Top stories of 2019

Image of Nick Seebruch
By Nick Seebruch
Top stories of 2019
Festive multicolored sparkling 2019 New Year date with fiery trails lighting up the night sky with copy space for your seasonal holiday greeting

We are at the last edition of Cornwall Seaway News for 2019.

For this final editorial column of the year, I would like to share with our readers my top picks for our most important stories we covered this year.

  1. January’s CCVS lockdown

This year started off with a bit of excitement at Cornwall’s oldest public high school, CCVS. At around 8:50 a.m. on Jan. 8 the Cornwall Police Service locked down the school after reports came in of a suspicious male carrying what appeared to be a firearm walking through the neighbourhood.

The lockdown eventually grew to include every school in the City, and residents living from Ninth St. to Second St. and Nick Kaneb Dr. to Cumberland St. were told to stay indoors and the hospital was eventually placed on lockdown as well. All buses were cancelled and parents were told to come and pick up their kids.

While no arrests were ever made in this case, by the end of the day, the lockdown was lifted and the police concluded that the individual was in fact carrying a BB gun.

  1. Ron the Racoon Whisperer

On the lighter side of the news, we wrote a story this year talking about our friend Ron Graham, the Executive Director of Big Brothers/ Big Sisters Cornwall. While Ron has done amazing work in the community in his professional role, we wanted to talk a little bit about the man’s unique hobby.

For many years, Ron has welcomed and enjoyed the company of families of racoons at his rural home. Anyone who has Ron on social media will have seen pictures and videos of him feeding and caring for his furry friends.

We got a lot of positive reaction to this story, and Ron was even featured on CTV Ottawa news.

  1. Mayoral spending scrutiny

Cornwall Mayor Bernadette Clement’s finances in the 2018 municipal election came under scrutiny in April, when she herself announced that she had over contributed to her campaign.

The mayor was never issued a certificate from the Clerk specifying her personal contribution limit. The mayor’s campaign however, did not exceed her spending limit under the Municipal Act.

A committee was formed to review the infraction and found the mayor acted in good faith and that the lion’s share of the blame did not rest with her. Also they found that the over contribution did not impact the election results.

  1. Police called to MPP’s office

In March during the height of the controversy over Doug Ford’s proposed changes to the Autism Funding Program, mothers of young children with autism came to Progressive Conservative MPP Jim McDonell’s office for a peaceful sit-in protest.

McDonell was not there however, a confrontation began between one mother and a staff member.

The mother’s four-year-old was playing with the blinds in the office and the staff member had said the child had to stop. When the child didn’t and after a heated argument with the mother, the police were called.

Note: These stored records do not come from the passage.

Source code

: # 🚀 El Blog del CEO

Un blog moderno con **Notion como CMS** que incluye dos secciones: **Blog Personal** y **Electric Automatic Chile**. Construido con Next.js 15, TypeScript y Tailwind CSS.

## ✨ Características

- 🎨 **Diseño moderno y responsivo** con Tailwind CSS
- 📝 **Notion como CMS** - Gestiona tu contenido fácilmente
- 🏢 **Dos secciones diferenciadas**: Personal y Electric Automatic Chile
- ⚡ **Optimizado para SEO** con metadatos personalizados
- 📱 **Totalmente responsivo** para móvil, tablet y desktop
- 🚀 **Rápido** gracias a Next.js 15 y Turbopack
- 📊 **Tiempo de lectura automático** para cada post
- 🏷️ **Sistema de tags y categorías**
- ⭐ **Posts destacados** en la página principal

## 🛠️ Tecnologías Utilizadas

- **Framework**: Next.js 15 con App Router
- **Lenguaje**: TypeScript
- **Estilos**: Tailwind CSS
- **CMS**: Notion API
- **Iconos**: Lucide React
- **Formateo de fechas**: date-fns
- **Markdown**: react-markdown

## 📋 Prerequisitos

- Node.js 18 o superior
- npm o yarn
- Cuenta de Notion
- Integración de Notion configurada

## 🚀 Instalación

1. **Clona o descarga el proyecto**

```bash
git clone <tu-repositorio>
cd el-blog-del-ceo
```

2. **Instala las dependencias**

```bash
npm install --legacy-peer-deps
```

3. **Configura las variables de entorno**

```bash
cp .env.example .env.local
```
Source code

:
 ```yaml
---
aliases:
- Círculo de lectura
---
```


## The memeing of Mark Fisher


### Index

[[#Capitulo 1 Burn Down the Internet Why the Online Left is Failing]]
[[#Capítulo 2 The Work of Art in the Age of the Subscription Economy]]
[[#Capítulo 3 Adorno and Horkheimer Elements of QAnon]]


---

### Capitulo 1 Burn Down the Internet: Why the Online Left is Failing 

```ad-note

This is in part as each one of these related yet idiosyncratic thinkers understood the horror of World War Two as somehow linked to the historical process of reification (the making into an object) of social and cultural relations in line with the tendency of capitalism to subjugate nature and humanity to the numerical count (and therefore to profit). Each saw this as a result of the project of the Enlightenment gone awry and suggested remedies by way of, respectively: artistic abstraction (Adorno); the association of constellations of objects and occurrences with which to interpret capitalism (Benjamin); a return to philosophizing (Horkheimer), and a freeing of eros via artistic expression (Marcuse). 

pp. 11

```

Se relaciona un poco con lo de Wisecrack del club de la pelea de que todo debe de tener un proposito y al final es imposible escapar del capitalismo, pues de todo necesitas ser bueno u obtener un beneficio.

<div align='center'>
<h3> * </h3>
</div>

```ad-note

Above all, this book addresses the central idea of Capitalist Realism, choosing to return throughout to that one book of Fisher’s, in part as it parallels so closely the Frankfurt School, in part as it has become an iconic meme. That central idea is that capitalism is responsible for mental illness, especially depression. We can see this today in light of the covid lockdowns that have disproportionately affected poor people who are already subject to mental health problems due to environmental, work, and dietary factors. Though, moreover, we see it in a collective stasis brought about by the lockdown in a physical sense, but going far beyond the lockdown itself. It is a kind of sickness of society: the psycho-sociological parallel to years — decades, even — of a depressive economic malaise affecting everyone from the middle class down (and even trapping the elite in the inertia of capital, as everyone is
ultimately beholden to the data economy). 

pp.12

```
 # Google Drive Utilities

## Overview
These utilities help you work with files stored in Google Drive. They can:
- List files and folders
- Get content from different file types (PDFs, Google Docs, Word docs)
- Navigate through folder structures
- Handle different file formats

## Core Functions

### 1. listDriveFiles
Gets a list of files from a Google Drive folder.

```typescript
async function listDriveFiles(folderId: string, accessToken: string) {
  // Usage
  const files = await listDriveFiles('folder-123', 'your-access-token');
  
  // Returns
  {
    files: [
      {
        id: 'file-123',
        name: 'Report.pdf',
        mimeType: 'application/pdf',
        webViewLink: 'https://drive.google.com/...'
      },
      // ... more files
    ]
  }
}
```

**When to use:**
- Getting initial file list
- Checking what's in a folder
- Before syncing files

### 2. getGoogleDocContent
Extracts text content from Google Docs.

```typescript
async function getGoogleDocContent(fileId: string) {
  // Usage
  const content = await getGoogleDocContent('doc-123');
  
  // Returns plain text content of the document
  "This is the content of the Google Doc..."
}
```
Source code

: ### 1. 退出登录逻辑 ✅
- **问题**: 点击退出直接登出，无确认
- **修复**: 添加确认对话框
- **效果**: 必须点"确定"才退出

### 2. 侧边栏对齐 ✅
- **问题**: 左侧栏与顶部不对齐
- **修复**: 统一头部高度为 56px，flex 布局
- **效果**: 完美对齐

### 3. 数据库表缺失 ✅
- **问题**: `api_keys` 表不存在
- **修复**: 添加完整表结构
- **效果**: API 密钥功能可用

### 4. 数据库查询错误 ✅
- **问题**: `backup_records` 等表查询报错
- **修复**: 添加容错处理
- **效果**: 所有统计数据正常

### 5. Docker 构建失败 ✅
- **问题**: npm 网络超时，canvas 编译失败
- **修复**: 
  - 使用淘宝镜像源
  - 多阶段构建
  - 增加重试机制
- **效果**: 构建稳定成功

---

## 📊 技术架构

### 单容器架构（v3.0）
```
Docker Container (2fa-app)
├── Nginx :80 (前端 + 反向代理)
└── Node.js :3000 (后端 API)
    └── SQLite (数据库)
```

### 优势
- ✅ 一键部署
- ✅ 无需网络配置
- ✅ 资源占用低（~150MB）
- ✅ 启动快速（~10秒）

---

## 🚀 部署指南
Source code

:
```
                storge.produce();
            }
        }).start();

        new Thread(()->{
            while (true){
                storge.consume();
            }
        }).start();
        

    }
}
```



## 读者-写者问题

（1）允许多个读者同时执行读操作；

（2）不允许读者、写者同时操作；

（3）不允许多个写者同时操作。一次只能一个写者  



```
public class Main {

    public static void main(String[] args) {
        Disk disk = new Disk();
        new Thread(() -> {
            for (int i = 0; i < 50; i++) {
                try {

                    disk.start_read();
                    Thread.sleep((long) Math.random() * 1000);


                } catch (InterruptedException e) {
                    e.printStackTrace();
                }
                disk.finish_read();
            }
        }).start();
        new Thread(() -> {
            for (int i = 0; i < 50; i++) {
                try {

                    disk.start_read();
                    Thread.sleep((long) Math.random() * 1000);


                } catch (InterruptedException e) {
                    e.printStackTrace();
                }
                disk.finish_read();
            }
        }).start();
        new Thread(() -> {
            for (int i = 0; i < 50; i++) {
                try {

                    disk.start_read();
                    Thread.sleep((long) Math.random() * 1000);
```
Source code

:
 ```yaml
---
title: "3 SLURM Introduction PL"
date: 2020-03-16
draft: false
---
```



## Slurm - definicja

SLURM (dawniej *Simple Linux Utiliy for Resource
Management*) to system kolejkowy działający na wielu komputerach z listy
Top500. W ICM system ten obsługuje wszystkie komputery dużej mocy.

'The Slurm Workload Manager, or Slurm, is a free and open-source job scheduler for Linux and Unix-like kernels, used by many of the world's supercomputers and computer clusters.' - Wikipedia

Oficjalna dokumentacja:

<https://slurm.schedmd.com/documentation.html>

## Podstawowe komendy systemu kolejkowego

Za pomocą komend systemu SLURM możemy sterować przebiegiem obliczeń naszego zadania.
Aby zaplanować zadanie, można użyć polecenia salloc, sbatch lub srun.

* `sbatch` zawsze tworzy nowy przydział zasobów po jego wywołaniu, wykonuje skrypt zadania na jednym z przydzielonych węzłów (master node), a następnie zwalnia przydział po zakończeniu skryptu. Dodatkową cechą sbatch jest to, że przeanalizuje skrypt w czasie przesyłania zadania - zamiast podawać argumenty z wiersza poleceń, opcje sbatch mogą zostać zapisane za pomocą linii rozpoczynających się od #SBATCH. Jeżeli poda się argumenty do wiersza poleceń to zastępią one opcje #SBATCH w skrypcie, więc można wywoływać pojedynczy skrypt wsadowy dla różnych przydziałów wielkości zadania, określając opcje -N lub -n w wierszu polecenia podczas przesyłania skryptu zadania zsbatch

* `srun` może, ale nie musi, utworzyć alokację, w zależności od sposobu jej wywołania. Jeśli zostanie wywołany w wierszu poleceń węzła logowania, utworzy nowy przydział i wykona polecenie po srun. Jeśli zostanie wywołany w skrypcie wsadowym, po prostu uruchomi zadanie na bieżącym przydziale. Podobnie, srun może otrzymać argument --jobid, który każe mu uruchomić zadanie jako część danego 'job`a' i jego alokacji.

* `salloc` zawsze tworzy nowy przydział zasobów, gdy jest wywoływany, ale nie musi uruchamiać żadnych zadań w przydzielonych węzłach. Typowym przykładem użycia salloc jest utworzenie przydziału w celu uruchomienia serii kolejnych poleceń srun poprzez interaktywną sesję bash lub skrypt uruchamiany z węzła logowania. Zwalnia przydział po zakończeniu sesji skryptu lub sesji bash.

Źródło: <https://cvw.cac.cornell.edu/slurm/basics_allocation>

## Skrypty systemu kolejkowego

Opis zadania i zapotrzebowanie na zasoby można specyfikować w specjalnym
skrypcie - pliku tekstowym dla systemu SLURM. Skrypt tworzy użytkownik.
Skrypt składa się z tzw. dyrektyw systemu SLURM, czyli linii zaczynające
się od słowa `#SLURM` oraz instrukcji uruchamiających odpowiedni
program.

No one was arrested and the incident was quickly diffused, but our story on the subject was shared province wide, many commenting that it highlighted the difficulties parents of autistic children faced and why provincial funding was needed.

  1. The Freakin Fire Ban

Sometimes the smallest light burns the brightest, and a little incident can create a lot of smoke. By these puns I feel you can guess my feelings on the proposed burn ban that rocked Cornwall in the dying days of the summer. It is our top story of 2019 due to the rage and anger that burned across social media in reaction to this news.

In September, Fire Chief Pierre Voisine proposed that open air wood fires be banned within city limits. As it is, only 260 homes per year get a burn permit anyway, and Voisine felt that the by-law was resulting in a strain on his department’s resources.

He pointed to how often complaints over open air fires boiled down to disputes between neighbours, something he did not want to continue to put his firefighters in the middle of.

The move however ignited a burning outrage in far more than 260 people in the city, with residents feeling like a fundamental right was being deprived from them. On the other hand, there were those who supported the Chief, namely neighbours with breathing issues who were tired of having to shut themselves in their homes every time someone beside their property had a bonfire.

As 2019 comes to a close, this issue is still up in the air, with a few public consultations held, but no new by-law yet to be passed.